905.1
Culturalism: Its Circulation In East Asia, Development and ‘Clash' With Nationalism

Wednesday, July 16, 2014: 3:30 PM
Room: Booth 56
Oral Presentation
Atsuko ICHIJO , Faculty of Arts and Social Sciences, Kingston University, UK, Kingston-upon-Thames, United Kingdom
The paper examines the migration and development of culturalism, ‘a natural conviction of cultural superiority that sought no legitimation or defense outside of the culture itself’ (Duara 1996) in East Asia and its supposed ‘clash’ with nationalism as the face of modernity. Culturalism can be seen as one of models of political communities which was in circulation in China before the advent of the modern nation-state. The idea has been developed further as a useful tool in challenging the claim that emphasises the novelty of nationalism as a form of consciousness as proof of radical discontinuity between pre-modernity and modernity suggested by leading theorists of nationalism such as Benedict Anderson (1991) and Ernest Gellner (1983).
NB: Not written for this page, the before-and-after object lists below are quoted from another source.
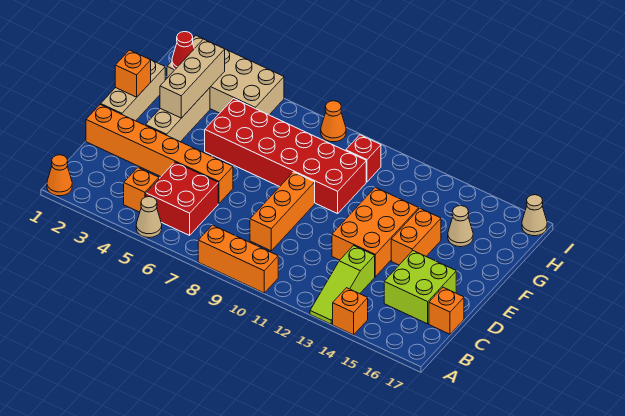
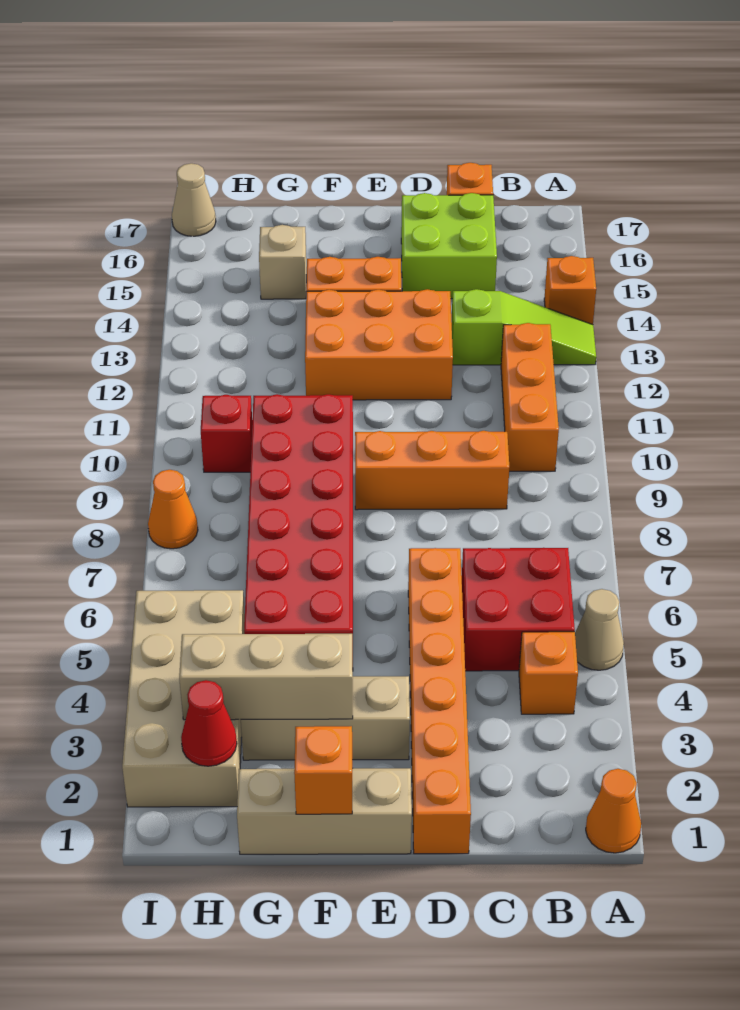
orange brick A8:A10 level 1 -> orange brick B10:B12 level 1
tan cone G15 level 1 -> tan brick G15 level 1

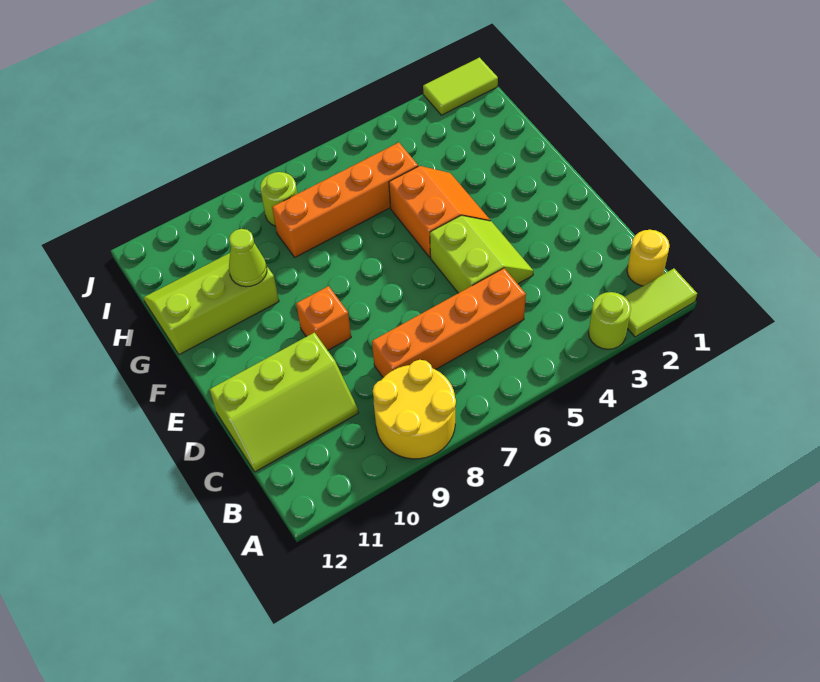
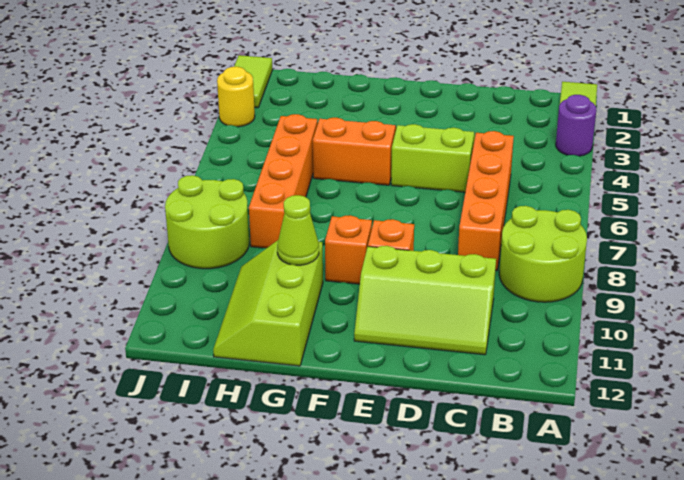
lime round brick A3 level 1 -> purple round brick A3 level 1
yellow round brick A8:B9 level 1 -> lime round brick A8:B9 level 1
yellow round brick B1 level 1 -> yellow round brick J3 level 1
lime slope C10:D12 level 1 top D -> lime slope C10:E11 level 1 top 10
none -> orange brick F9 level 1
lime round brick I8 level 1 -> lime round brick I8:J9 level 1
If the novelty of nationalism as a form of consciousness lies in the co-extensiveness of political and cultural communities, nationalism was not totally novel in China where culturalism providing a similar kind of totalising view of community had long existed. Culturalism, originated from China, naturally migrated to its spheres of influence including Japan, where under Tokugawa shogunate, it stimulated various intellectual responses such Kokugaku, a ‘nativist’ school of learning focusing on the study of Japanese old text which produced a vision of community that bears close resemblance to Chinese culturalism. The conventional view is that culturalism both in China and Japan then experienced a clash with nationalism, a modern idea of political communities originated from the West, and was replaced by it. The paper first outlines the idea of culturalism as developed in China and investigates the way in which it migrated to Japan and facilitated a range of new ideas under Tokugawa rule. It then questions the assumption of the nationalism’s takeover of culturalism in nineteenth- and twentieth-century Japan and China and explores possible transformation of nationalism.